TAGA: Text-Attributed Graph Self-Supervised Learning by Synergizing Graph and Text Mutual Transformations

Abstract: Text-Attributed Graphs (TAGs) enhance graph structures with natural language descriptions, enabling detailed representation of data and their relationships across a broad spectrum of real-world scenarios. Despite the potential for deeper insights, existing TAG representation learning primarily relies on supervised methods, necessitating extensive labeled data and limiting applicability across diverse contexts. This paper introduces a new self-supervised learning framework, Text-And-Graph Multi-View Alignment (TAGA), which overcomes these constraints by integrating TAGs' structural and semantic dimensions. TAGA constructs two complementary views: Text-of-Graph view, which organizes node texts into structured documents based on graph topology, and the Graph-of-Text view, which converts textual nodes and connections into graph data. By aligning representations from both views, TAGA captures joint textual and structural information. In addition, a novel structure-preserving random walk algorithm is proposed for efficient training on large-sized TAGs. Our framework demonstrates strong performance in zero-shot and few-shot scenarios across eight real-world datasets.

• The paper introduces TAGA, a novel self-supervised framework that integrates graph and text views for TAG representation learning.
• It employs a structure-preserving random walk and dual view alignment to efficiently capture both semantic and structural information in large graphs.
• Experimental results across eight datasets demonstrate robust zero-shot and few-shot performance, highlighting superior transfer learning capabilities.

TAGA: Text-Attributed Graph Self-Supervised Learning

Introduction

The paper proposes a novel framework, TAGA, which addresses the challenges of unsupervised representation learning in Text-Attributed Graphs (TAGs). TAGs combine graph structures with textual data, allowing for a nuanced representation of data and their relationships. Most previous approaches to TAG representation learning rely on supervised methods, which require extensive labeled datasets and are often limited to specific tasks and domains. TAGA overcomes these limitations by applying self-supervised learning to integrate both structural and semantic dimensions of TAGs.

Methodology

The core of TAGA involves two complementary views: Graph-of-Text and Text-of-Graph.

• Graph-of-Text View: This constructs graph-structured data from the individual text corpora (Figure 1, left). This view facilitates the representation of textual nodes and their semantic connections as a graph.
• Text-of-Graph View: This organizes the text nodes with their connection descriptions in a hierarchical document layout (Figure 1, right). It provides a structured way to represent nodes and their relationships textually, enabling LLMs to process it effectively.

These two views are mutually transformable, which allows them to guide and align each other's representations (Figure 1).
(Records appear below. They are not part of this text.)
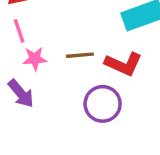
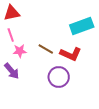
brown line: (80, 55) -> (46, 49), turned 35

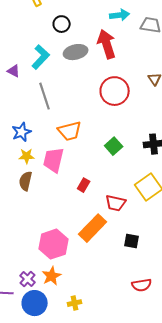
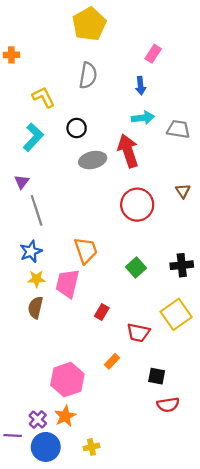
cyan L-shape: (41, 57) -> (33, 137), moved
purple triangle: (14, 71) -> (22, 182), turned 40
gray line: (45, 96) -> (37, 210), moved
orange trapezoid: (70, 131) -> (86, 250), turned -95
orange rectangle: (93, 228) -> (112, 361), size x0.5
red semicircle: (142, 285) -> (168, 405), moved

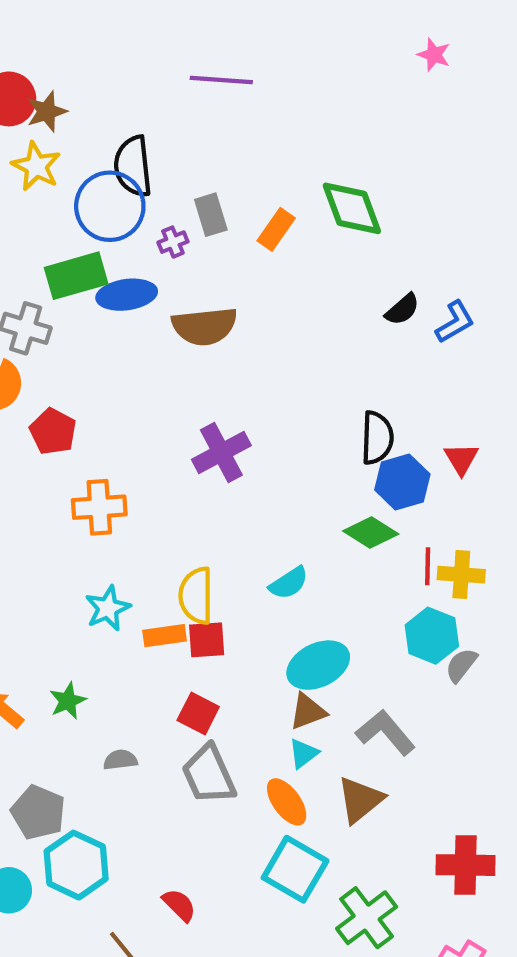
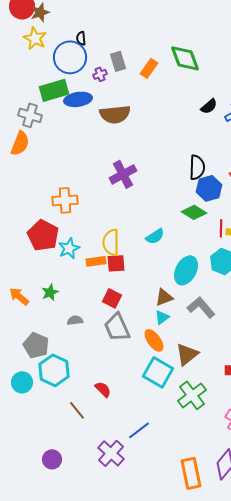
black semicircle: (133, 166) -> (81, 38), size x0.5
red pentagon: (53, 431) -> (43, 235), moved, size x1.4
cyan ellipse: (318, 665) -> (186, 270), moved, turned -36
brown triangle: (360, 800) -> (187, 354), moved

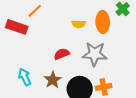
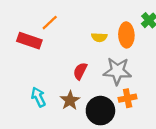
red semicircle: (62, 54) -> (80, 71), turned -42
orange cross: (104, 87) -> (128, 98), moved

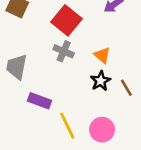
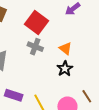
brown line: (126, 88) -> (87, 96), moved
purple rectangle: (40, 101) -> (14, 95), moved

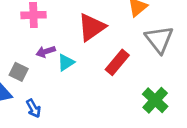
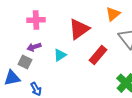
purple arrow: (46, 52) -> (34, 47), moved

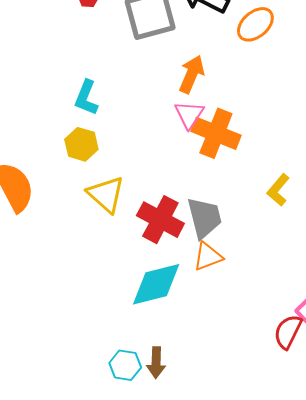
Figure 1: Illustration of the two distinct views of TAGs: (left) Graph-of-Text and (right) Text-of-Graph. Graph-of-Text view constructs a graph-structured data over the individual text corpora, while Text-of-Graph view organizes the text node and their connection description in a hierarchical layout document.

TAGA employs a novel structure-preserving random walk algorithm that optimizes the training process by efficiently capturing and preserving neighborhood structure in large-sized TAGs (Figure 2).

Figure 2: (top) Comparison of the full method and the random walk algorithm in terms of the number of words, and (middle) training time, and (bottom) inference time comparison between PLM and TAGA in terms of the number of hops.

Experimental Results

The efficacy of TAGA is demonstrated across eight real-world datasets, showing robust performance in zero-shot and few-shot scenarios. The paper presents extensive experimental results to validate the effectiveness of TAGA and its scalability. When deep models trained under TAGA were tested against traditional methods, they showed significant improvements, especially in domains where labeled data is scarce.

The design of the self-supervised learning framework allows the use of large pre-trained LLMs (PLMs) for Graph-to-Text transformation, preserving both semantic and structural information within the TAGs, while ensuring computational efficiency.

Technical and Practical Implications

• Performance: TAGA aligns representations from the two views to capture joint textual and structural information, leading to superior performance in various tasks.
• Scalability: The integration of structure-preserving random walk and hierarchical document layout ensures efficient and scalable representation learning on large graphs.
• Transfer Learning: TAGA's joint view alignment facilitates strong transfer learning capabilities, enabling models to generalize well across different tasks and domains.

Conclusions

TAGA introduces a transformative approach to TAG representation learning by leveraging self-supervised techniques and synergizing graph and text transformations. The results show that TAGA can significantly improve the representation of TAGs, maintaining efficiency and effectiveness across diverse applications and datasets. Future research may focus on further enhancing its domain adaptability and exploring broader applications of TAGs in complex real-world systems.